Earlier data obtained solely from death certificates had indicated that birth defects were the major cause of death among infants in their first year. But linking death certificates with birth certificates, which include gestational age, shows that birth before 37 weeks of gestation plays the dominant role, according to the study.
Prematurity is the direct cause of death for half those who die in the first month of life and 95 percent of those who are delivered before the 32nd week of pregnancy, according to the report.
In the past, “preterm birth” has been the listed cause of death in fewer than 20 percent of newborn fatalities. But that number should be 34 percent or more, said researchers at the U.S. Centers for Disease Control and Prevention.
That’s because at least a dozen causes of newborn death are actually problems that go hand-in-hand with premature births, such as respiratory distress syndrome caused by underdeveloped lungs.

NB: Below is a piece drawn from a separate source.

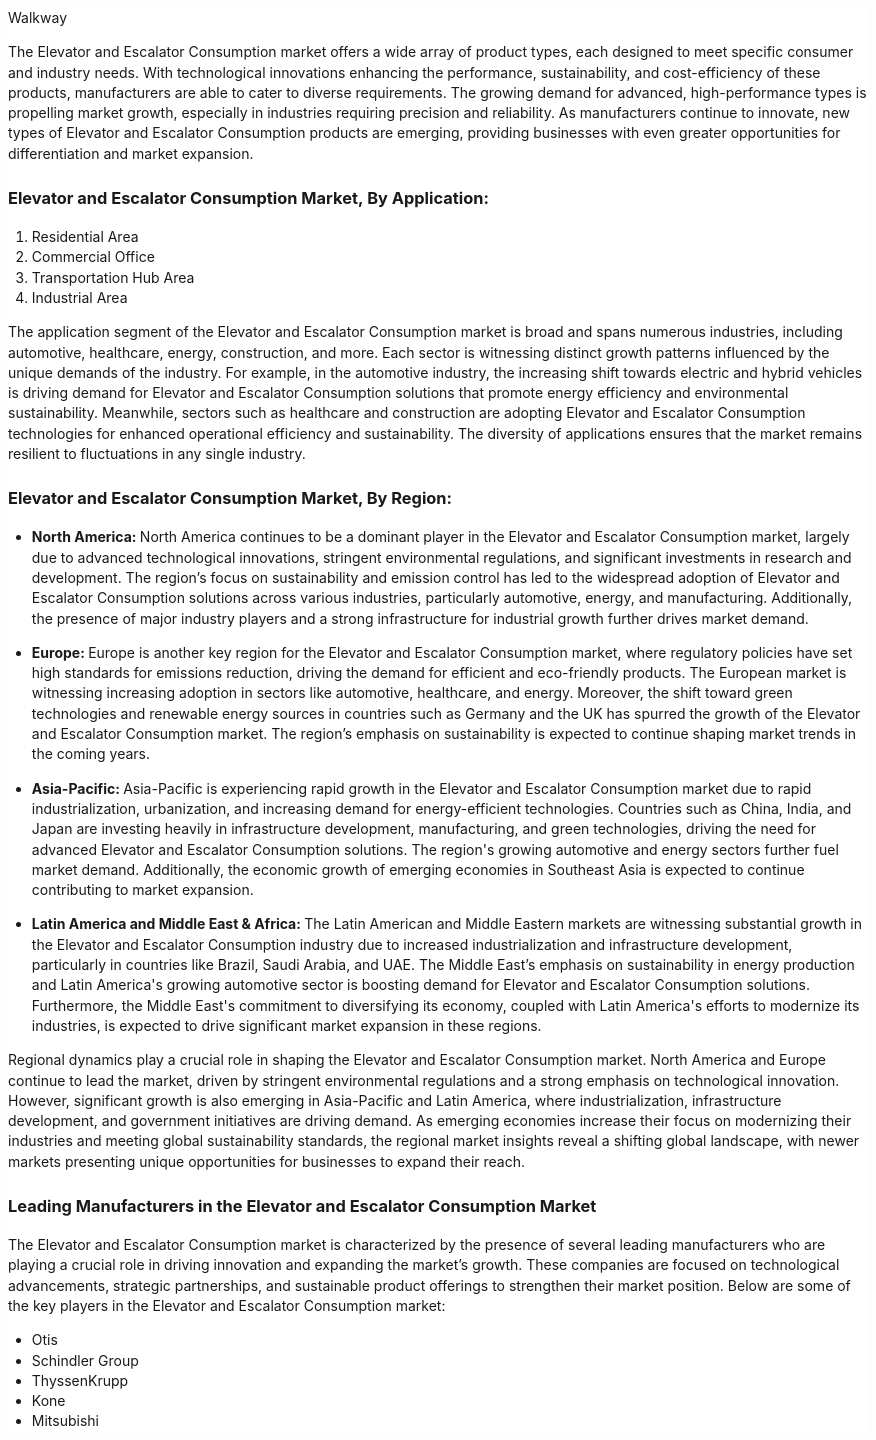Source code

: Walkway</li></ol><p>The Elevator and Escalator Consumption market offers a wide array of product types, each designed to meet specific consumer and industry needs. With technological innovations enhancing the performance, sustainability, and cost-efficiency of these products, manufacturers are able to cater to diverse requirements. The growing demand for advanced, high-performance types is propelling market growth, especially in industries requiring precision and reliability. As manufacturers continue to innovate, new types of Elevator and Escalator Consumption products are emerging, providing businesses with even greater opportunities for differentiation and market expansion.</p><h3>Elevator and Escalator Consumption Market,&nbsp;By Application:</h3><ol><li>Residential Area<li> Commercial Office<li> Transportation Hub Area<li> Industrial Area</li></ol><p>The application segment of the Elevator and Escalator Consumption market is broad and spans numerous industries, including automotive, healthcare, energy, construction, and more. Each sector is witnessing distinct growth patterns influenced by the unique demands of the industry. For example, in the automotive industry, the increasing shift towards electric and hybrid vehicles is driving demand for Elevator and Escalator Consumption solutions that promote energy efficiency and environmental sustainability. Meanwhile, sectors such as healthcare and construction are adopting Elevator and Escalator Consumption technologies for enhanced operational efficiency and sustainability. The diversity of applications ensures that the market remains resilient to fluctuations in any single industry.</p><h3>Elevator and Escalator Consumption Market, By Region:</h3><ul><li><p><strong>North America:&nbsp;</strong>North America continues to be a dominant player in the Elevator and Escalator Consumption market, largely due to advanced technological innovations, stringent environmental regulations, and significant investments in research and development. The region&rsquo;s focus on sustainability and emission control has led to the widespread adoption of Elevator and Escalator Consumption solutions across various industries, particularly automotive, energy, and manufacturing. Additionally, the presence of major industry players and a strong infrastructure for industrial growth further drives market demand.</p></li><li><p><strong><strong>Europe:&nbsp;</strong></strong>Europe is another key region for the Elevator and Escalator Consumption market, where regulatory policies have set high standards for emissions reduction, driving the demand for efficient and eco-friendly products. The European market is witnessing increasing adoption in sectors like automotive, healthcare, and energy. Moreover, the shift toward green technologies and renewable energy sources in countries such as Germany and the UK has spurred the growth of the Elevator and Escalator Consumption market. The region&rsquo;s emphasis on sustainability is expected to continue shaping market trends in the coming years.</p></li><li><p><strong><strong>Asia-Pacific:&nbsp;</strong></strong>Asia-Pacific is experiencing rapid growth in the Elevator and Escalator Consumption market due to rapid industrialization, urbanization, and increasing demand for energy-efficient technologies. Countries such as China, India, and Japan are investing heavily in infrastructure development, manufacturing, and green technologies, driving the need for advanced Elevator and Escalator Consumption solutions. The region's growing automotive and energy sectors further fuel market demand. Additionally, the economic growth of emerging economies in Southeast Asia is expected to continue contributing to market expansion.</p></li><li><p><strong><strong>Latin America and Middle East &amp; Africa:&nbsp;</strong></strong>The Latin American and Middle Eastern markets are witnessing substantial growth in the Elevator and Escalator Consumption industry due to increased industrialization and infrastructure development, particularly in countries like Brazil, Saudi Arabia, and UAE. The Middle East&rsquo;s emphasis on sustainability in energy production and Latin America's growing automotive sector is boosting demand for Elevator and Escalator Consumption solutions. Furthermore, the Middle East's commitment to diversifying its economy, coupled with Latin America's efforts to modernize its industries, is expected to drive significant market expansion in these regions.</p></li></ul><p>Regional dynamics play a crucial role in shaping the Elevator and Escalator Consumption market. North America and Europe continue to lead the market, driven by stringent environmental regulations and a strong emphasis on technological innovation. However, significant growth is also emerging in Asia-Pacific and Latin America, where industrialization, infrastructure development, and government initiatives are driving demand. As emerging economies increase their focus on modernizing their industries and meeting global sustainability standards, the regional market insights reveal a shifting global landscape, with newer markets presenting unique opportunities for businesses to expand their reach.</p><h3><strong>Leading Manufacturers in the Elevator and Escalator Consumption Market</strong></h3><p>The Elevator and Escalator Consumption market is characterized by the presence of several leading manufacturers who are playing a crucial role in driving innovation and expanding the market&rsquo;s growth. These companies are focused on technological advancements, strategic partnerships, and sustainable product offerings to strengthen their market position. Below are some of the key players in the Elevator and Escalator Consumption market:</p></div><div class="article-main__content" data-test-id="publishing-text-block"><ul><li><span class="">Otis<li> Schindler Group<li> ThyssenKrupp<li> Kone<li> Mitsubishi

“This brings preterm birth, as a cause of death, to the kind of level that we think it deserves,” said the CDC’s Dr. Bill Callaghan, the lead author of a study appearing today in the journal Pediatrics.
Callaghan and other researchers examined birth and death certificates for more than 22,000 U.S. infants that died in 2002.
More than 4,300 of those – or 17 percent – were attributed only to preterm birth. But the researchers also grouped in more than 5,000 other deaths that were attributed to preterm-related conditions including respiratory distress syndrome, brain hemorrhage and maternal complications such as premature rupture of membranes.
In that counting, nearly 9,600 births – or 34 percent – could be classified as preterm, Callaghan said. The researchers believe that figure is conservative and likely underestimates the true picture.